- **Task brief**:
Report how many lines in the data include the string "origin", and add nothing else.

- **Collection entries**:
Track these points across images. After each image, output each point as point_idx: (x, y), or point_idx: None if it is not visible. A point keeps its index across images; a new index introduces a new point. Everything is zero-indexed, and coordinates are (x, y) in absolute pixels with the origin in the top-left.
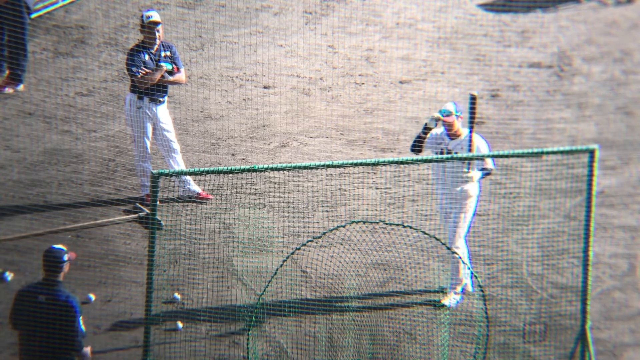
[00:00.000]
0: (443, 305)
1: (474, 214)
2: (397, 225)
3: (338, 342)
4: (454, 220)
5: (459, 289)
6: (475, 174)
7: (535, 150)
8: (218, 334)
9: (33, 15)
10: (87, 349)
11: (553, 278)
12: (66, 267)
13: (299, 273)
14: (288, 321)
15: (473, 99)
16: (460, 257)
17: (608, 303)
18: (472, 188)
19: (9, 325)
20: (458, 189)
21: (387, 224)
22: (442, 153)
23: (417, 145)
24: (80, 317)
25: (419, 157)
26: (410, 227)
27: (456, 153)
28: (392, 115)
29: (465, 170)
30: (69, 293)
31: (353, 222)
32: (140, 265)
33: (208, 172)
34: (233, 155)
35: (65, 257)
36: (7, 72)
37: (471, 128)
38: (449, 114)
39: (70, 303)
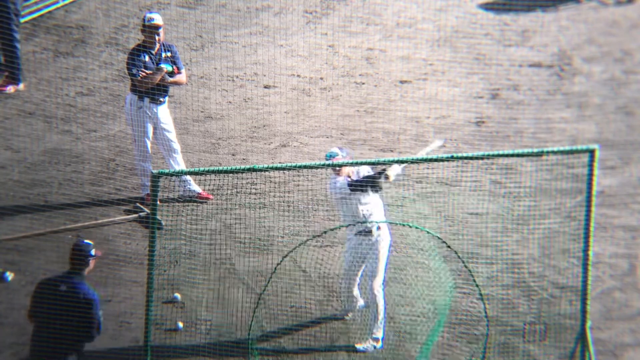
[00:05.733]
0: (357, 350)
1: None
2: (397, 224)
3: (338, 342)
4: (372, 266)
5: (378, 334)
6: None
7: (535, 150)
8: (218, 334)
9: (24, 19)
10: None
11: (553, 278)
12: (92, 263)
13: (299, 273)
14: (288, 321)
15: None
16: (377, 301)
17: (608, 303)
18: (384, 233)
19: (27, 317)
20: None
21: (390, 222)
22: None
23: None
24: (101, 311)
25: (419, 157)
26: (410, 226)
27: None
28: (393, 115)
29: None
30: (90, 287)
31: (356, 222)
32: (141, 265)
33: (208, 172)
34: (233, 155)
35: (93, 252)
36: (5, 73)
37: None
38: (336, 156)
39: (92, 296)
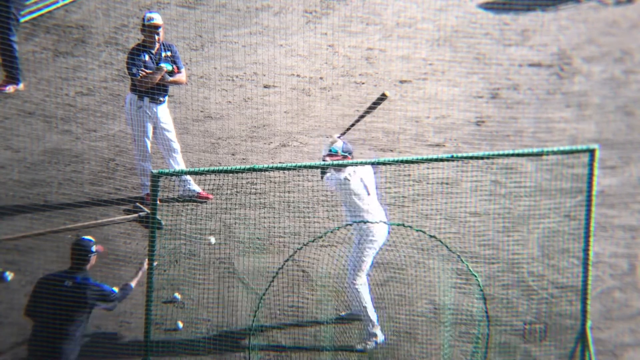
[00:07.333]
0: (358, 350)
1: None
2: (398, 225)
3: (337, 342)
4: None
5: (375, 329)
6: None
7: (535, 150)
8: (218, 334)
9: (24, 19)
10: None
11: (553, 278)
12: (93, 259)
13: (300, 273)
14: (288, 321)
15: (383, 97)
16: (361, 296)
17: (608, 303)
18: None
19: (23, 315)
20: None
21: (387, 224)
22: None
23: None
24: (104, 284)
25: (419, 157)
26: (411, 227)
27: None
28: (392, 115)
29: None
30: (95, 280)
31: (354, 222)
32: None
33: (208, 171)
34: (233, 154)
35: (94, 249)
36: (4, 73)
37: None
38: (335, 153)
39: (99, 285)
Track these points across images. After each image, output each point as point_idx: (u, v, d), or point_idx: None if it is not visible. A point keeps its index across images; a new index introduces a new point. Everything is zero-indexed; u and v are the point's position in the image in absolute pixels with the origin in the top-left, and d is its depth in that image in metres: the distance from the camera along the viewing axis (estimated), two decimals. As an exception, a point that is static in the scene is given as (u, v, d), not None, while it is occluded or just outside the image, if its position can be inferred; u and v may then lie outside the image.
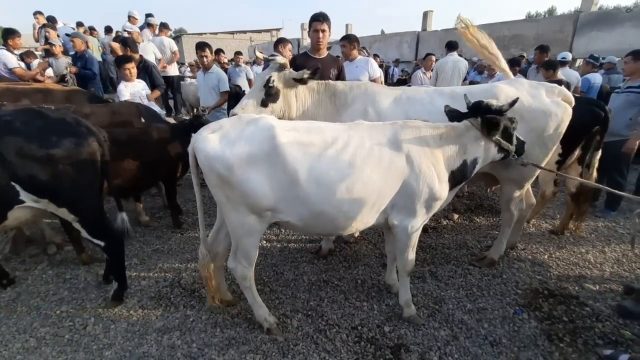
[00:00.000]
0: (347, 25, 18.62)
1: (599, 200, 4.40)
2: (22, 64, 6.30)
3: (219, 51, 7.28)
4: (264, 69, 3.14)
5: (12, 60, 5.51)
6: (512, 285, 2.90)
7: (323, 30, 3.42)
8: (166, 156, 3.55)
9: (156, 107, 4.79)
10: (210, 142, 1.89)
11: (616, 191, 2.43)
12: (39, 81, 5.64)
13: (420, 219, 2.16)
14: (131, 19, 7.75)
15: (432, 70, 6.60)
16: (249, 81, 6.88)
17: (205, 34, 28.48)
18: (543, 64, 5.09)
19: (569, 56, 6.20)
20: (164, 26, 7.66)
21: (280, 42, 4.67)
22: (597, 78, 5.60)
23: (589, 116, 3.02)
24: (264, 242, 3.58)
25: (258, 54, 3.60)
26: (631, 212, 4.11)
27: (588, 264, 3.20)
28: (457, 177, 2.18)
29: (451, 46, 6.34)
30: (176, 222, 3.92)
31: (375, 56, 9.85)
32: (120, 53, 5.39)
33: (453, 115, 2.26)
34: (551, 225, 3.93)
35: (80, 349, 2.27)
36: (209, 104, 4.92)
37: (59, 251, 3.41)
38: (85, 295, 2.79)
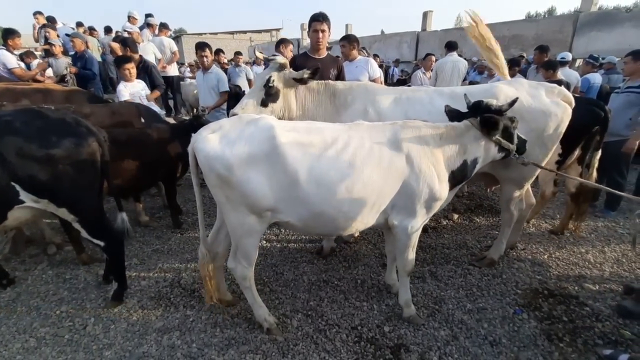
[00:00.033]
0: (346, 26, 18.64)
1: (599, 200, 4.40)
2: (22, 64, 6.29)
3: (218, 51, 7.28)
4: (264, 69, 3.14)
5: (12, 61, 5.51)
6: (511, 285, 2.90)
7: (323, 31, 3.42)
8: (166, 156, 3.55)
9: (156, 108, 4.80)
10: (210, 142, 1.89)
11: (616, 191, 2.43)
12: (39, 81, 5.64)
13: (420, 219, 2.16)
14: (131, 19, 7.75)
15: (432, 71, 6.61)
16: (249, 81, 6.87)
17: (205, 34, 28.50)
18: (543, 64, 5.09)
19: (569, 56, 6.20)
20: (163, 26, 7.66)
21: (281, 43, 4.68)
22: (596, 78, 5.61)
23: (589, 116, 3.02)
24: (264, 242, 3.58)
25: (258, 54, 3.61)
26: (631, 212, 4.12)
27: (588, 264, 3.20)
28: (457, 177, 2.18)
29: (451, 46, 6.33)
30: (176, 222, 3.92)
31: (375, 56, 9.85)
32: (120, 53, 5.39)
33: (453, 115, 2.26)
34: (551, 225, 3.93)
35: (80, 349, 2.27)
36: (209, 104, 4.92)
37: (59, 251, 3.40)
38: (85, 295, 2.79)
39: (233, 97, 5.17)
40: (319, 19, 3.40)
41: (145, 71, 5.16)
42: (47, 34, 7.26)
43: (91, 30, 9.59)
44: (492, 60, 3.04)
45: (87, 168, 2.30)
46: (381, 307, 2.64)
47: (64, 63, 6.52)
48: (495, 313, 2.58)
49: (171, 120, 4.82)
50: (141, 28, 7.76)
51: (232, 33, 30.71)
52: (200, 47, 4.85)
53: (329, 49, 3.82)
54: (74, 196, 2.29)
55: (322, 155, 1.92)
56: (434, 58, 7.07)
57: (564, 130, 2.64)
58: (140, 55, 5.32)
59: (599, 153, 3.25)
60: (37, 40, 8.43)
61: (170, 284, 2.91)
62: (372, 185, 1.98)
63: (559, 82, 3.67)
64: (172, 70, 7.68)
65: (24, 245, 3.45)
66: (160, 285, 2.89)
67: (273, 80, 2.64)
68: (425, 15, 14.97)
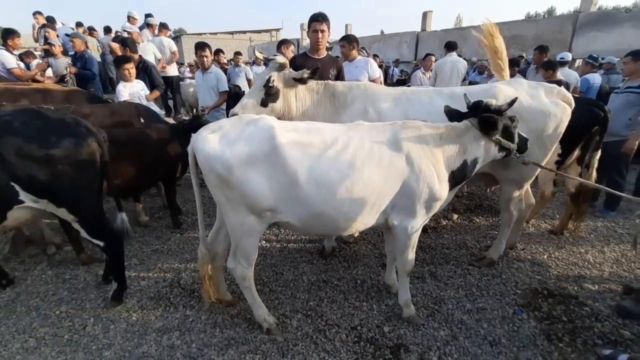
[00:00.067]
0: (346, 26, 18.66)
1: (598, 200, 4.41)
2: (22, 64, 6.29)
3: (218, 51, 7.28)
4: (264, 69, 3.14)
5: (11, 61, 5.51)
6: (511, 285, 2.90)
7: (322, 31, 3.42)
8: (166, 156, 3.55)
9: (155, 108, 4.80)
10: (210, 142, 1.89)
11: (616, 192, 2.43)
12: (38, 81, 5.64)
13: (420, 220, 2.16)
14: (130, 19, 7.74)
15: (431, 71, 6.61)
16: (249, 81, 6.87)
17: (204, 34, 28.51)
18: (542, 64, 5.10)
19: (568, 56, 6.20)
20: (163, 26, 7.66)
21: (283, 44, 4.67)
22: (596, 78, 5.61)
23: (588, 116, 3.02)
24: (264, 242, 3.58)
25: (258, 54, 3.59)
26: (630, 212, 4.13)
27: (587, 264, 3.21)
28: (457, 177, 2.18)
29: (450, 46, 6.33)
30: (176, 223, 3.91)
31: (375, 56, 9.86)
32: (120, 53, 5.39)
33: (452, 115, 2.27)
34: (550, 225, 3.93)
35: (79, 349, 2.27)
36: (208, 104, 4.92)
37: (59, 251, 3.40)
38: (85, 295, 2.79)
39: (233, 97, 5.17)
40: (318, 19, 3.40)
41: (145, 71, 5.16)
42: (47, 34, 7.27)
43: (91, 30, 9.59)
44: (497, 70, 3.00)
45: (87, 168, 2.29)
46: (381, 307, 2.64)
47: (63, 63, 6.52)
48: (494, 313, 2.58)
49: (171, 121, 4.82)
50: (141, 28, 7.75)
51: (231, 33, 30.72)
52: (200, 47, 4.85)
53: (329, 49, 3.82)
54: (74, 196, 2.29)
55: (322, 156, 1.92)
56: (433, 58, 7.07)
57: (563, 131, 2.64)
58: (140, 56, 5.31)
59: (599, 153, 3.26)
60: (36, 40, 8.43)
61: (170, 284, 2.90)
62: (372, 185, 1.97)
63: (559, 82, 3.68)
64: (172, 71, 7.67)
65: (23, 245, 3.44)
66: (159, 286, 2.89)
67: (273, 80, 2.64)
68: (425, 15, 14.98)
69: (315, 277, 2.99)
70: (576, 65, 9.06)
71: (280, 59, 2.71)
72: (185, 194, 4.80)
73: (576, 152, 3.20)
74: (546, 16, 33.45)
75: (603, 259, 3.29)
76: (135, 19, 7.87)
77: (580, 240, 3.61)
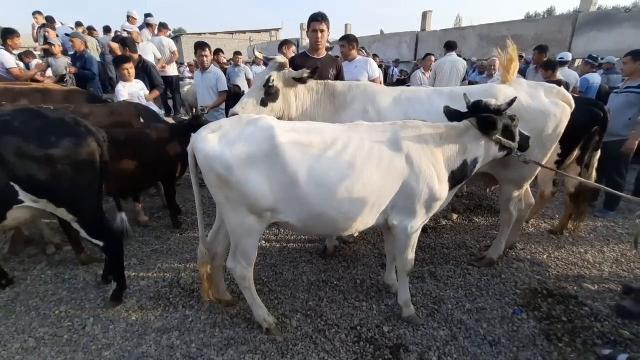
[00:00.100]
0: (346, 26, 18.65)
1: (598, 200, 4.41)
2: (22, 64, 6.29)
3: (218, 51, 7.27)
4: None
5: (10, 61, 5.50)
6: (511, 285, 2.90)
7: (322, 31, 3.41)
8: (165, 156, 3.55)
9: (155, 108, 4.79)
10: (210, 142, 1.89)
11: (615, 192, 2.43)
12: (38, 81, 5.63)
13: (420, 220, 2.16)
14: (130, 19, 7.74)
15: (431, 71, 6.61)
16: (248, 81, 6.87)
17: (204, 34, 28.52)
18: (542, 64, 5.10)
19: (568, 56, 6.21)
20: (163, 26, 7.66)
21: (285, 44, 4.67)
22: (596, 78, 5.62)
23: (588, 116, 3.03)
24: (264, 242, 3.58)
25: (257, 54, 3.59)
26: (630, 212, 4.13)
27: (587, 264, 3.21)
28: (457, 177, 2.18)
29: (450, 46, 6.33)
30: (175, 223, 3.91)
31: (375, 56, 9.85)
32: (120, 53, 5.38)
33: (452, 115, 2.27)
34: (550, 225, 3.93)
35: (79, 349, 2.27)
36: (207, 103, 4.92)
37: (58, 251, 3.40)
38: (84, 295, 2.79)
39: (232, 97, 5.17)
40: (318, 19, 3.39)
41: (145, 71, 5.15)
42: (47, 33, 7.26)
43: (90, 30, 9.58)
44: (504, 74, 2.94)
45: (86, 168, 2.29)
46: (380, 307, 2.64)
47: (63, 63, 6.51)
48: (494, 313, 2.58)
49: (170, 120, 4.82)
50: (140, 28, 7.75)
51: (231, 33, 30.72)
52: (200, 47, 4.85)
53: (329, 49, 3.82)
54: (73, 196, 2.29)
55: (322, 156, 1.92)
56: (433, 58, 7.07)
57: (563, 131, 2.64)
58: (140, 55, 5.31)
59: (599, 153, 3.26)
60: (36, 40, 8.43)
61: (170, 284, 2.90)
62: (372, 185, 1.97)
63: (558, 83, 3.68)
64: (172, 70, 7.67)
65: (23, 245, 3.44)
66: (159, 286, 2.89)
67: (273, 80, 2.64)
68: (424, 15, 14.97)
69: (315, 277, 2.99)
70: (576, 65, 9.07)
71: (280, 58, 2.71)
72: (185, 194, 4.80)
73: (576, 152, 3.20)
74: (546, 16, 33.47)
75: (603, 259, 3.30)
76: (135, 19, 7.86)
77: (580, 240, 3.62)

- **Exercise response**:
2